1 ml of Agrobacterium suspension was added into each 2 ml tube. After 5 to 10 min with the embryos submerged, the Agrobacterium suspension was poured off and the embryos placed onto co-cultivation medium plates. The embryos were placed flat face down on the medium using a spatula. Then, the plate was incubated at 20 °C in the dark for 3 days. Subsequently, embryos were transferred to the callus induction medium plate and placed in a 28 °C incubator in the dark for 10–12 days. Embryos were then sub-cultured on callus selection medium I for 2 weeks for initial herbicide selection. Next, these calli were moved to callus selection medium II plates and were sub-cultured to fresh selection medium II biweekly until all remaining herbicide resistant calli proliferated. Each callus from the same embryo was treated as a single transformation event.

Regeneration of transgenic plants

The herbicide-resistant calli were cultured on regeneration medium in a 28 °C incubator to initiate shoots and sub-cultured to the same medium biweekly until shoots are visible. Then, the shoots were moved to rooting medium and cultured at 25 °C under 16:8 h photoperiod with light intensity of 100–150 µmol m−2 s−1. After 2–4 weeks, each regenerated small plantlet was transferred to small pots containing Pro-mix soil and allowed to acclimatize for 2–3 weeks in growth chamber conditions at 25 °C under 16:8 h photoperiod with light intensity of 300 µmol m−2 s−1. Finally, these transgenic plants were transplanted to the greenhouse.
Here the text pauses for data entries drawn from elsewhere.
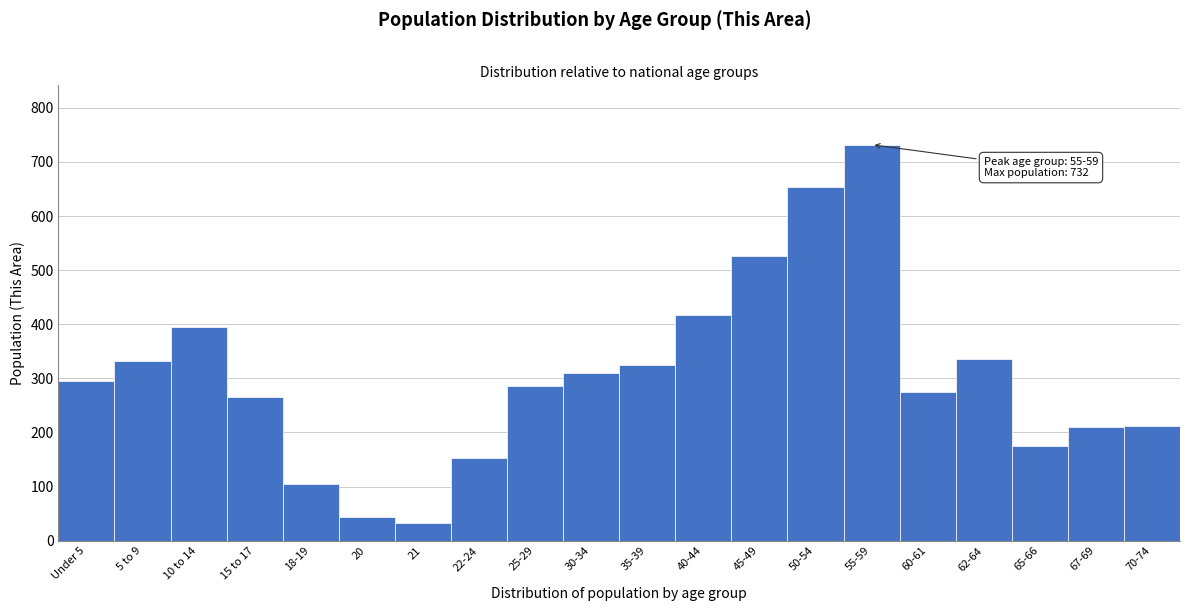

True or false: the data shows 178 at 35-39.

False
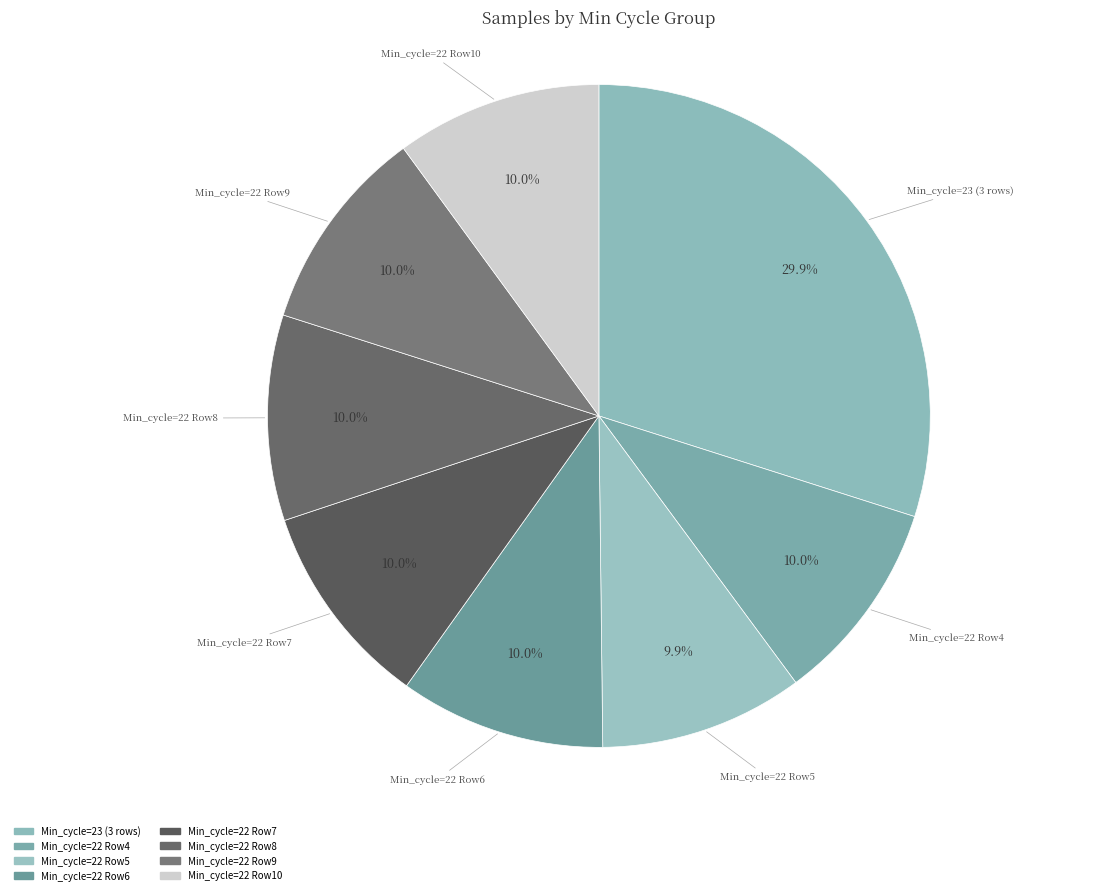

How many segments does this pie chart have?

8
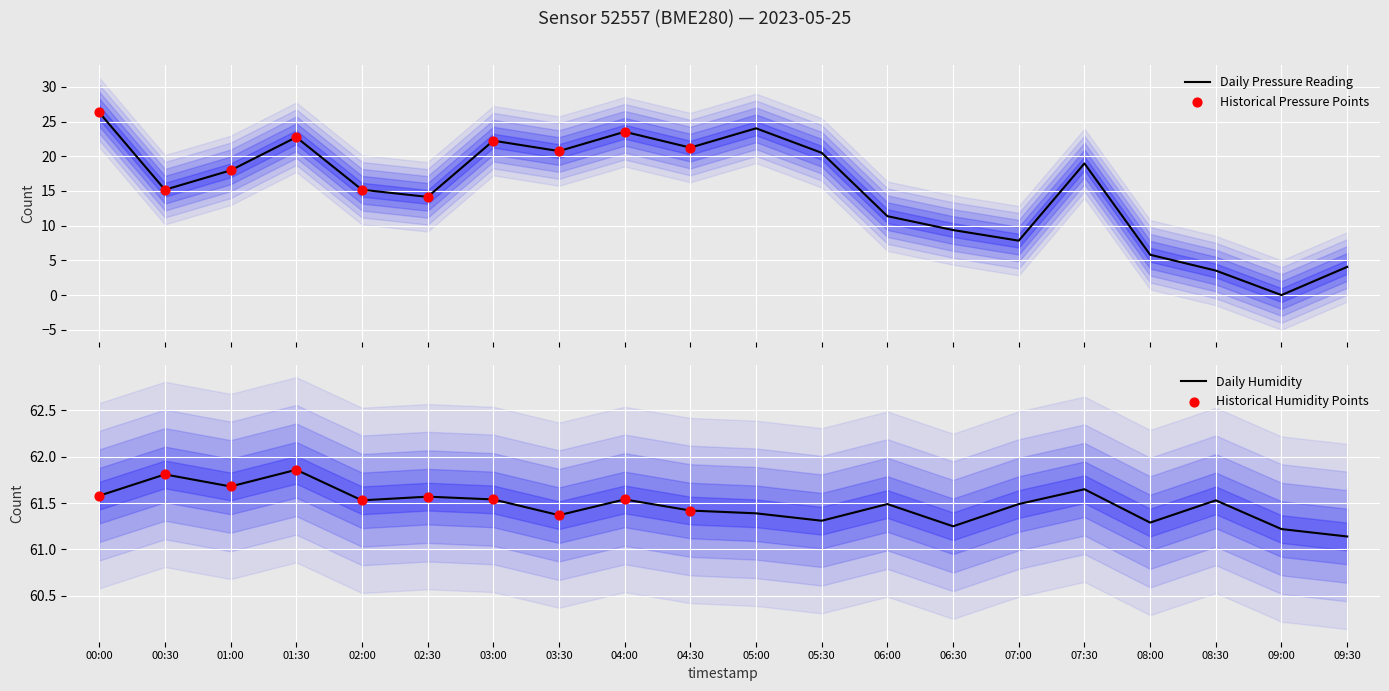

Which series has the largest total across all categories?

humidity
Fluorescence in situ hybridization

Fluorescence In Situ Hybridization (FISH) was conducted as described [2, 16] with the following modifications. To facilitate probe production, the HindIII fragment of DRDs was cloned into pBlueScript (Agilent, Santa Clara, CA, USA). A Texas-Red labeled DRDs probe (NEL426001EA, PerkinElmer-Revvity, Waltham, MA, USA) was made via nick translation [15] using either plasmid DNA or PCR product [Primers, M-13 Forward (5′-GTAAAACGACGGCCAGT-3′) and M-13 Reverse (5′-CAGGAAACAGCTATGAC-3′); enzyme, JumpStart REDTaq Ready Mix (P0982, Sigma-Aldrich, St. Louis, MO, USA)]. To identify each chromosome pair, two fluorescent oligonucleotides (Integrated DNA Technologies, Coralville, IA, USA) were used in conjunction with DAPI (4′,6-diamidino-2-phenylindole) incorporation into heterochromatic regions. Sequence of the Centromere C (Cent C) oligo is 5′- 6-FAM / CCTAAAGTAGTGGATTGGGCATGTTCG-3′. The TAG microsatellite repeat oligo is a 56-mer, sequence 5′- 6-FAM / AGT- (AGT)17—AG-3′. The hybridization mixture (for 10 µL/slide) contained 200—400 ng DRDs probe, 45 ng Cent C oligo, and 10 ng TAG oligo in 2X SSC – 1 X TE buffer [15]. Images were captured with a Cool-1300QS CCD camera (VDS Vosskühler GmbH, Osnabrück, Germany) on an Olympus BX61 fluorescence microscope (Olympus Corporation, Tokyo, Japan) using GenASIsis software (Applied Spectral Imaging, Carlsbad, CA, USA). Images were processed using the Curves, Levels, and/or Brightness-Contrast functions of Photoshop 2023 (Adobe, Inc., San Jose, CA, USA).